OPINION

Sauce for the goose

The basic tenet of capitalism is that businesses should be rewarded and/or punished by the market; neither banks nor large industries are exempt from this rule. Yet recent facts show that they are. The governments of the West have decided that banks should be saved from bankruptcy and receive substantial funds. The argument is that if they were to fold it would have a catastrophic effect on the economy. Large industries are being bailed out for the same reason. Let’s just ignore for a moment the fact that the very people who held the fundamental rule of competition so sacred and inviolable are the very people trampling it today.
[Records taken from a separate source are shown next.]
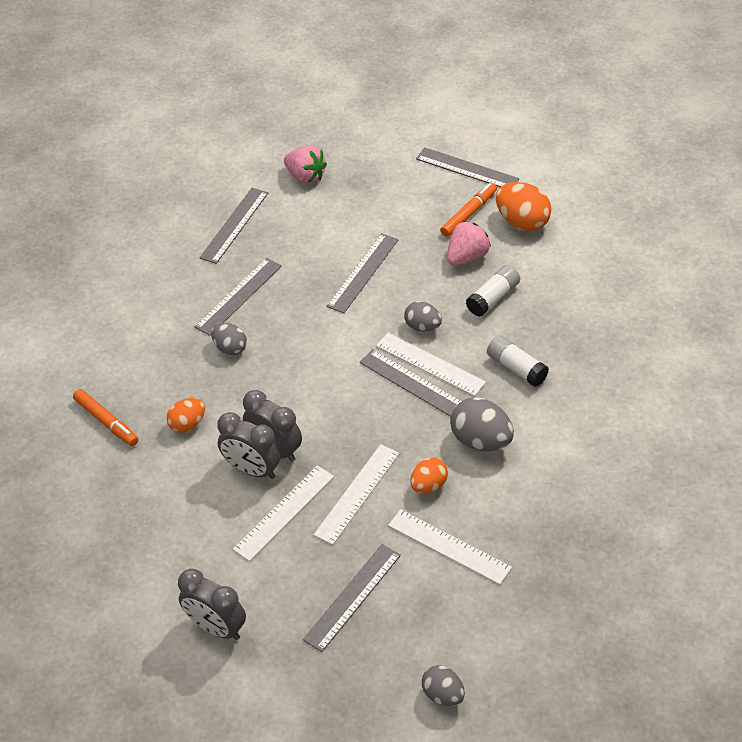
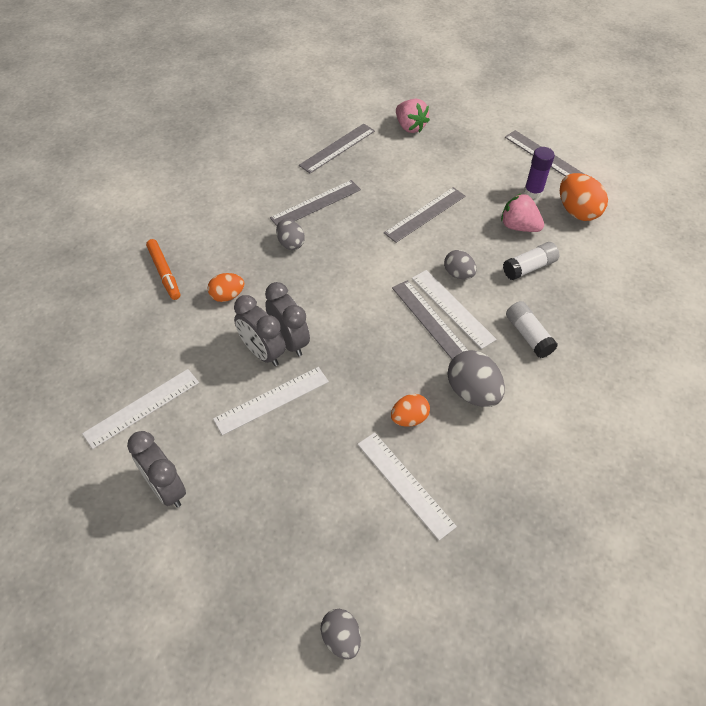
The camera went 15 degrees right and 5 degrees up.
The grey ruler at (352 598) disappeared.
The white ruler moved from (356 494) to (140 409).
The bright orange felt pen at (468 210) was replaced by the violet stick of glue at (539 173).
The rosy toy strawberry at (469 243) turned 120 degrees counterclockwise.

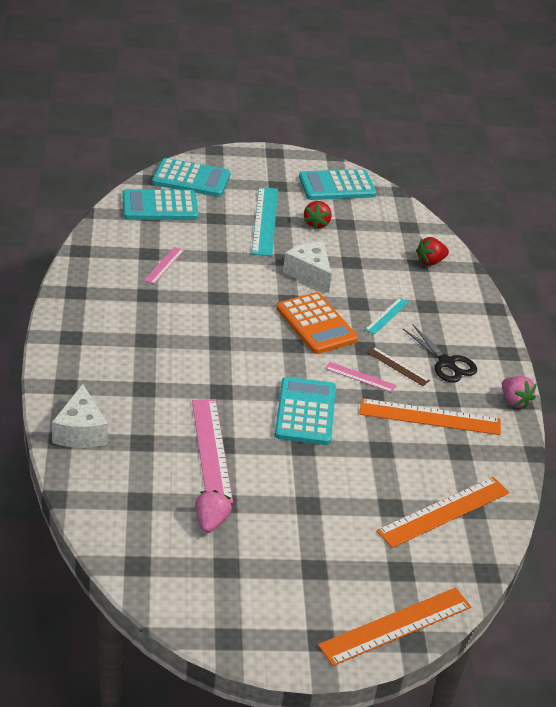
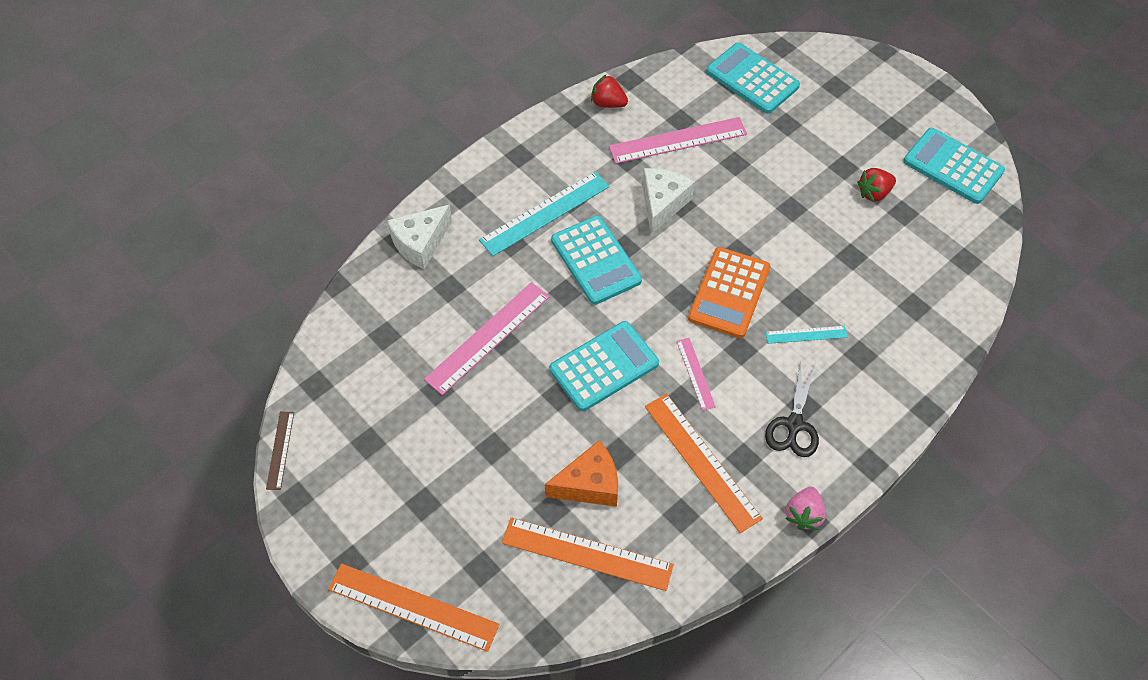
The camera went 55 degrees right and 20 degrees up.
The rosy ruler at (164 265) changed to 1.90 times the size.
The turquoise pocket calculator moved from (191 177) to (596 260).
The rosy toy strawberry at (213 511) disappeared.
The turquoise ruler moved from (264 221) to (544 213).
The white cheese wedge moved from (307 267) to (668 201).
The dark brown ruler moved from (398 366) to (280 451).
The scarlet toy strawberry moved from (432 251) to (609 91).
The bright orange cheese wedge at (581 473) appeared.

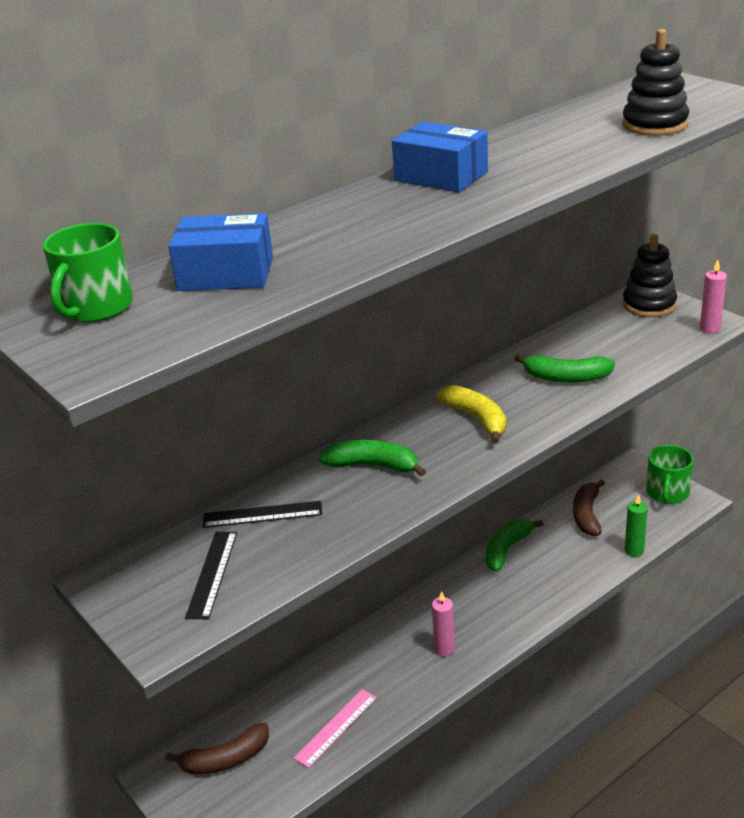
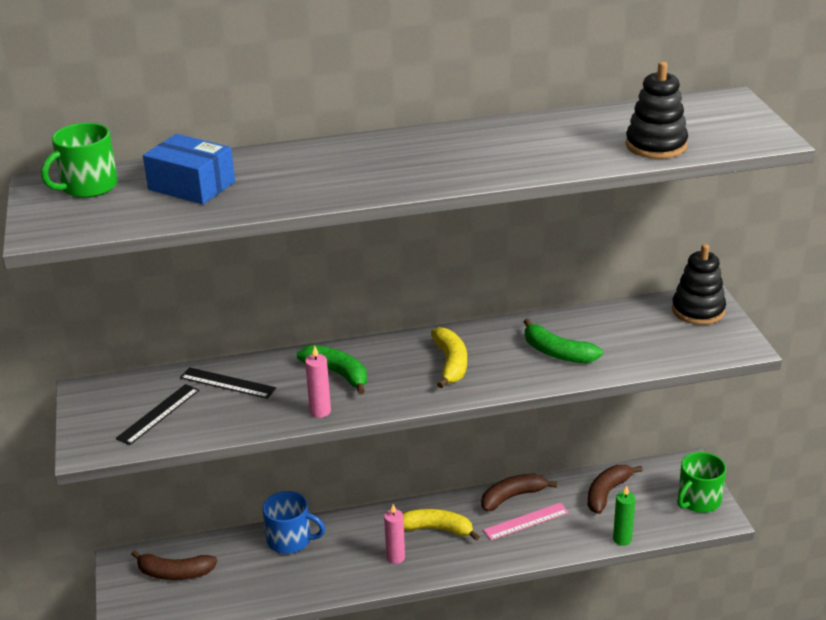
The camera went 25 degrees right and 0 degrees up.
The rosy ruler moved from (335 728) to (526 521).
The blue package at (440 157) disappeared.
The leaf-green banana at (515 545) became the dark brown banana at (519 493).
The rosy wax candle moved from (713 297) to (318 382).
The blue tea mug at (294 522) appeared.
The golden banana at (441 525) appeared.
It is totally unacceptable that in these times of crisis banks and large industries should be receiving such liberal funding from taxpayers when in times of flux they rake in the profits and share almost nothing with the state. If governments believe that in such difficult times they need to shore up banks with public money and the banks, in turn, accept the state’s protective umbrella, then maybe they should answer to a different set of rules. The assurance that the state will get the money back once the crisis blows over is not enough. If this were so, then small and medium-sized firms could also demand assistance. A nationalized banking system may be a counterproductive solution, but this does not mean that when the situation gets better we have to return to the same regime of impunity that was responsible for the crisis in the first place. Society, which always ends up footing the bill, has a vital interest in preventing a repetition of phenomena such as toxic bonds and provocative bonuses. Legal reform is not enough to ensure this. What is required is some permanent form of internal state control that will ensure both respect for the new rules and adequate financing of the economy.